Lower for grains and oilseeds.
- CBOT wheat down -5c to 483.5c,
- Kansas wheat down -6.25c to 472c,
- Corn down -7.5c to 354.25c,
- Soybean down -6.25c to 866.75c,
- Winnipeg Canola down -2.5$C to 510.4$C,
- Matif canola up 2.75€ to 359.5€.
- The Dow Jones up 98.45 to 24216.05,
- Crude Oil up 0.519c to $US73.28 per barrel,
- AUD up to 0.734c,
- CAD down to 1.325c, (AUDCAD 0.974)
- EUR up to 1.156c (AUDEUR 0.635).
Wheat followed corn and beans, with Hard Red Winter (HRW) continuing to lead the classes lower. Open interest in HRW has declined significantly this week, which could combine with prospects for HRW demand to encourage new buying.
Implied volatility in Sep Soft Red Winter (SRW) went out at 24.7pc.
Today we received more supportive fundamental news in wheat with EU production forecasts revised lower to 146.4 million tonnes (Mt) (USDA 149.4Mt). The USDA’s last supply and demand report suggested stocks/use ratio in the major 8 exporters at the lowest levels since 07/08, so with ongoing issues in Australia, Europe and the Black Sea this could decline further, which will have to get a price reaction soon enough.
Corn was hit hard again, with improved US weather encouraging new yearly lows.
Without a US yield problem there is no near-term interest to encourage new buyers, so we continue to grind lower.
Export sales were 1.485Mt vs market ideas of 1.1Mt.
Production declines in Europe pose the next significant threat to the global corn balance sheet, but chart momentum is preventing any focus on this for now.
Soybeans were softer, in a low-ranging session.
Strength in crude oil did not provide any support.
The US weather forecast has improved with hot temperatures slipping off the longer-term forecast, while good rains in Nebraska and Iowa will be beneficial for crop development.
Export sales came in above expectations with 358,000t old crop and 642,000t new crop.

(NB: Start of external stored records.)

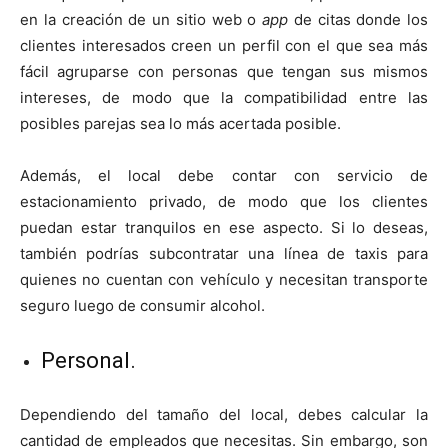
en la creación de un sitio web o
app
de citas donde los
clientes interesados creen un perfil con el que sea más
fácil agruparse con personas que tengan sus mismos
intereses, de modo que la compatibilidad entre las
posibles parejas sea lo más acertada posible.
Además, el local debe contar con servicio de
estacionamiento privado, de modo que los clientes
puedan estar tranquilos en ese aspecto. Si lo deseas,
también podrías subcontratar una línea de taxis para
quienes no cuentan con vehículo y necesitan transporte
seguro luego de consumir alcohol.
Personal.
Dependiendo del tamaño del local, debes calcular la
cantidad de empleados que necesitas. Sin embargo, son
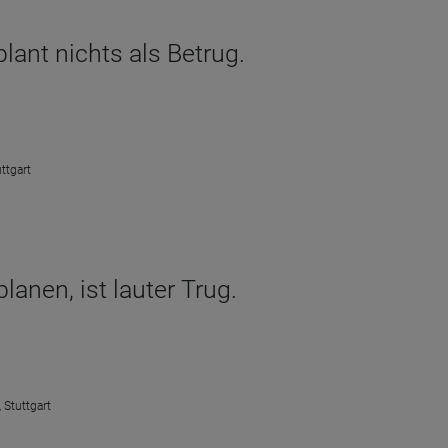
lant nichts als Betrug.
ttgart
lanen, ist lauter Trug.
 Stuttgart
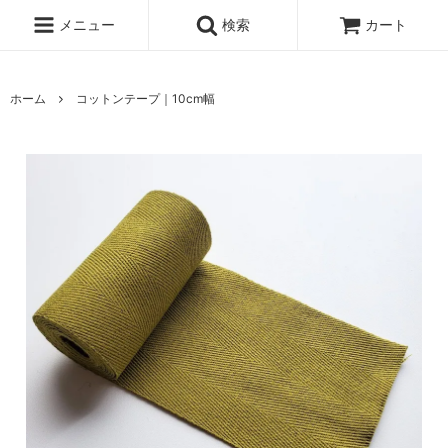
メニュー
検索
カート
ホーム
コットンテープ｜10cm幅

Soymeal was down US$1.60 per tonne, while soy oil was unchanged.
Canola futures were mixed.
Matif rallied with on-going production concerns in Europe, while Winnipeg fell in line with beans.

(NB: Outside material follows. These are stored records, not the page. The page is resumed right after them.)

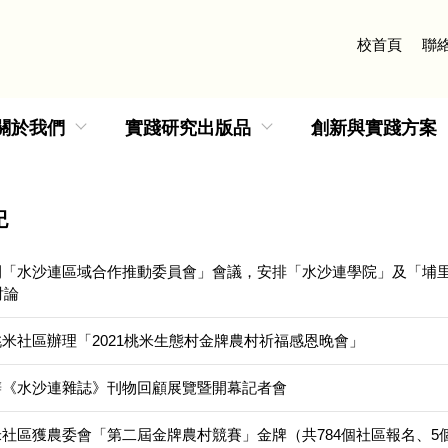
校首頁
聯
關於我們
實踐研究出版品
創新與實踐方案
紀
開「水沙連區域合作推動委員會」會議，安排「水沙連學院」及「埔里
討論
米社區辦理「2021桃米生態村金牌農村祈福感恩晚會」
辦《水沙連雜誌》刊物回顧展覽暨開幕記者會
米社區獲農委會「第二屆金牌農村競賽」金牌（共784個社區報名、5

The July contract dropped Can$13.30 with one day to go until first notice day, meaning there were more longs in the market than shorts. The fact that the inverse breaks near delivery suggests that it’s more speculative than related to physical export demand.
Aussie markets were quiet yesterday, after the previous day’s recovery. Rainfall in north western NSW was reasonable with 15-25mm falling with decent coverage.
The question is whether or not this will be enough to turn crop production around and whether it is now too late.
Looking forward the forecast is bare for NSW, Vic and SA.
SA hasn’t been spoken of recently, however conditions are not great there and an average crop this year is crucial given the interstate exports it will be required to fulfil.